Le fils perdu
Luc 15.11-32 : Jésus leur dit aussi : « Un homme a deux fils. Le plus jeune dit à son père : “Père, donne-moi la part de la propriété qui me revient.” Le père partage alors ses biens entre ses deux fils. Quelques jours après, le plus jeune rassemble tout ce qu’il a. Il part pour un pays lointain, où il gaspille tous ses biens en vivant dans le désordre. Mais quand il a tout dépensé, une grande famine survient dans tout le pays. C’est alors qu’il commence à manquer de tout. Il se met à travailler pour un des habitants du pays. Cet homme l’envoie dans ses champs pour donner à manger à ses cochons. Le jeune homme voudrait bien se remplir l’estomac des caroubes que les cochons mangent, mais personne ne lui en donne. Il retrouve son bon sens et il se dit : Beaucoup d’ouvriers de mon père ont trop à manger. Et moi, pendant ce temps-là, je suis en train de mourir de faim dans ce pays ! Je vais retourner chez mon père. Je lui dirai : “Père, j’ai péché contre Dieu et envers toi. Je ne suis plus digne d’être appelé ton fils. Engage-moi comme l’un de tes ouvriers.”
Le jeune homme se lève et il part pour retourner chez son père.  Mais alors qu’il est encore loin, son père le voit et il est rempli de pitié pour lui.  Il court vers son fils et il se jette à son cou pour l’embrasser.
Son fils lui dit : “Père, j’ai péché contre Dieu et envers toi. Je ne suis plus digne d’être appelé ton fils.”
Mais le père dit à l’un des hommes qui le sert : “Vite, va chercher la meilleure robe et habille-le ! Mets une bague à son doigt et des sandales à ses pieds. Puis va chercher le veau qu’on a engraissé et tue-le. Faisons la fête et réjouissons-nous ! En effet, mon fils était mort, et il est de nouveau vivant ! Il était perdu, et on l’a retrouvé !” Et ils se mettent à faire la fête.
(
tout le texte
)
Jésus raconte aussi deux paraboles plus courtes qui encadrent bien Le fils perdu : celle du mouton perdu et celle de la pièce perdue . Jésus y fait appel à notre comportement : sortons de notre chemin pour trouver des objets de valeur perdus.
 
Mais tout devient beaucoup plus délicat quand l’objet perdu est encore plus précieux : une personne. Cette personne peut exercer sa liberté personnelle.
 
Le comportement du fils cadet était scandaleux à l’époque. Demander un héritage précoce aurait été l’équivalent de dire à un père : « J’aimerais que tu sois mort ». Gaspiller la richesse de la famille était la chose la plus honteuse qui soit. Et pour un garçon juif, finir en gardant des cochons représentait la pire des humiliations. S’il devait se montrer près de chez lui, chaque voisin l’aurait couvert d’insultes.

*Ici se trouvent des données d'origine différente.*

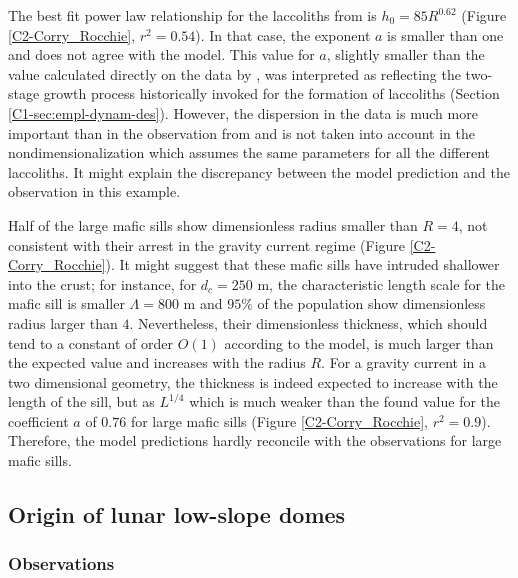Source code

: The  best  fit   power  law  relationship  for   the  laccoliths  from
\citet{E:2015tl}     is     $h_0     =    85     R^{0.62}$     (Figure
\ref{C2-Corry_Rocchie}, $r^2  =0.54$). In that case,  the exponent $a$
is smaller than one and does not agree with the model.  This value for
$a$, slightly smaller  than the value calculated directly  on the data
by  \citet{McCaffrey:1997ea},   was  interpreted  as   reflecting  the
two-stage  growth process  historically invoked  for the  formation of
laccoliths   (Section   \ref{C1-sec:empl-dynam-des}).   However,   the
dispersion in the data is much  more important than in the observation
from  \citet{Rocchi:2010dn}  and is  not  taken  into account  in  the
nondimensionalization which  assumes the  same parameters for  all the
different  laccoliths. It  might explain  the discrepancy  between the
model prediction and the observation in this example.

Half of the  large mafic sills show dimensionless  radius smaller than
$R=4$, not consistent with their  arrest in the gravity current regime
(Figure \ref{C2-Corry_Rocchie}).   It might  suggest that  these mafic
sills  have  intruded shallower  into  the  crust; for  instance,  for
$d_c=250$ m,  the characteristic  length scale for  the mafic  sill is
smaller   $\Lambda=800$  m   and   $95\%$  of   the  population   show
dimensionless   radius   larger   than   $4$.    Nevertheless,   their
dimensionless  thickness, which  should tend  to a  constant of  order
$O(1)$ according to the model, is  much larger than the expected value
and increases  with the radius  $R$.  For a  gravity current in  a two
dimensional  geometry, the  thickness is  indeed expected  to increase
with the length  of the sill, but  as $L^{1/4}$ \citet{Michaut:2011kg}
which is much  weaker than the found value for  the coefficient $a$ of
$0.76$   for  large   mafic   sills  (Figure   \ref{C2-Corry_Rocchie},
$r^2=0.9$).  Therefore,  the model  predictions hardly  reconcile with
the observations for large mafic sills.


\subsection{Origin of lunar low-slope domes}
\label{C2-sec:observ-vs-pred}

\subsubsection*{Observations}

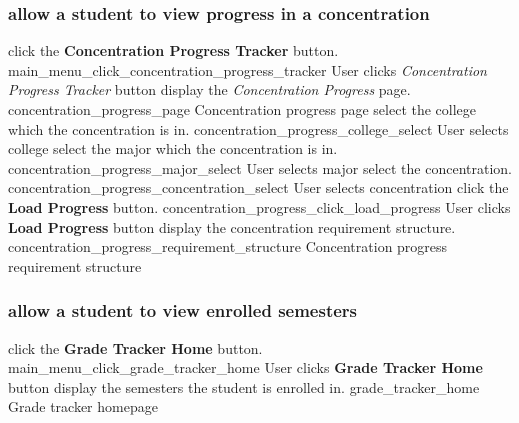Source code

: \documentclass[12pt]{article}
\newenvironment{requirement}[1]
{
    \renewcommand{\thesubsubsection}{R\arabic{subsubsection}.}
    \renewcommand{\labelenumi}{
        \arabic{subsubsection}.\arabic{enumi}
    }
    \renewcommand{\labelenumii}{
        \arabic{subsubsection}.\arabic{enumi}.\arabic{enumii}
    }
    \renewcommand{\labelenumiii}{
        \arabic{subsubsection}.\arabic{enumi}.\arabic{enumii}.\arabic{enumiii}
    }
    \renewcommand{\labelenumiv}{
        \arabic{subsubsection}.\arabic{enumi}.\arabic{enumii}.\arabic{enumiii}.\arabic{enumiv}
    }
    \subsubsection{#1}
    \begin{enumerate}
}
{
    \end{enumerate}
}
\begin{document}
\begin{requirement}{\sysshall allow a student to view progress in a concentration}
    \mainmenu
    \screenshotstep
      {\stushall click the \textbf{Concentration Progress Tracker} button.}
      {main_menu_click_concentration_progress_tracker}
      {User clicks \emph{Concentration Progress Tracker} button}
    \screenshotstep
      {\sysshall display the \emph{Concentration Progress} page.}
      {concentration_progress_page}
      {Concentration progress page}
    \screenshotstep
      {\stushall select the college which the concentration is in.}
      {concentration_progress_college_select}
      {User selects college}
    \screenshotstep
      {\stushall select the major which the concentration is in.}
      {concentration_progress_major_select}
      {User selects major}
    \screenshotstep
      {\stushall select the concentration.}
      {concentration_progress_concentration_select}
      {User selects concentration}
    \screenshotstep
      {\stushall click the \textbf{Load Progress} button.}
      {concentration_progress_click_load_progress}
      {User clicks \textbf{Load Progress} button}
    \screenshotstep
      {\sysshall display the concentration requirement structure.}
      {concentration_progress_requirement_structure}
      {Concentration progress requirement structure}
\end{requirement}

\newcommand{\navsemesters}{
    \mainmenu
    \screenshotstep
      {\stushall click the \textbf{Grade Tracker Home} button.}
      {main_menu_click_grade_tracker_home}
      {User clicks \textbf{Grade Tracker Home} button}
    \screenshotstep
      {\sysshall display the semesters the student is enrolled in.}
      {grade_tracker_home}
      {Grade tracker homepage}
}

\begin{requirement}{\sysshall allow a student to view enrolled semesters}
    \navsemesters
\end{requirement}
\end{document}
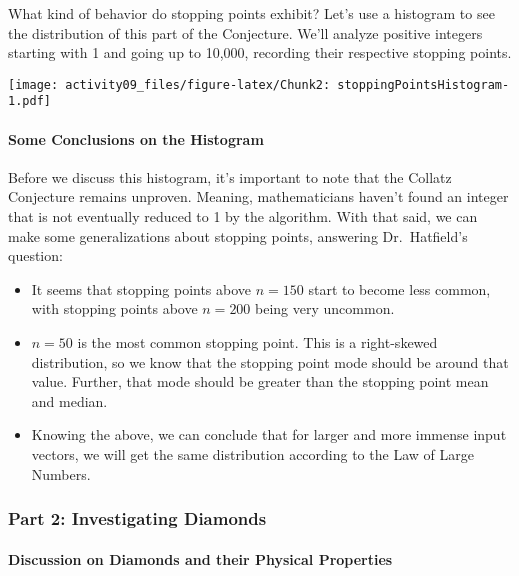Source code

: \documentclass[
]{article}
\begin{document}
What kind of behavior do stopping points exhibit? Let's use a histogram
to see the distribution of this part of the Conjecture. We'll analyze
positive integers starting with 1 and going up to 10,000, recording
their respective stopping points.

\texttt{[image: activity09\_files/figure-latex/Chunk2: stoppingPointsHistogram-1.pdf]}

\hypertarget{some-conclusions-on-the-histogram}{%
\paragraph{Some Conclusions on the
Histogram}\label{some-conclusions-on-the-histogram}}

Before we discuss this histogram, it's important to note that the
Collatz Conjecture remains unproven. Meaning, mathematicians haven't
found an integer that is not eventually reduced to 1 by the algorithm.
With that said, we can make some generalizations about stopping points,
answering Dr.~Hatfield's question:

\begin{itemize}
\item
  It seems that stopping points above \(n = 150\) start to become less
  common, with stopping points above \(n = 200\) being very uncommon.
\item
  \(n = 50\) is the most common stopping point. This is a right-skewed
  distribution, so we know that the stopping point mode should be around
  that value. Further, that mode should be greater than the stopping
  point mean and median.
\item
  Knowing the above, we can conclude that for larger and more immense
  input vectors, we will get the same distribution according to the Law
  of Large Numbers.
\end{itemize}

\hypertarget{part-2-investigating-diamonds}{%
\subsubsection{Part 2: Investigating
Diamonds}\label{part-2-investigating-diamonds}}

\hypertarget{discussion-on-diamonds-and-their-physical-properties}{%
\paragraph{Discussion on Diamonds and their Physical
Properties}\label{discussion-on-diamonds-and-their-physical-properties}}
\end{document}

... c'est la raison pour laquelle son père au cœur brisé reste à l'affût pour intercepter son fils « alors qu'il est encore loin ». Rempli de compassion, le père interrompt la proposition confuse de son fils et déverse sur lui son amour.

Comme chez le fils cadet, il y a dans nos vies une énorme quantité d'inertie (fierté, mode de vie, habitudes) qui nous empêchent de vivre l'effusion d'amour que Dieu offre à chacun de nous.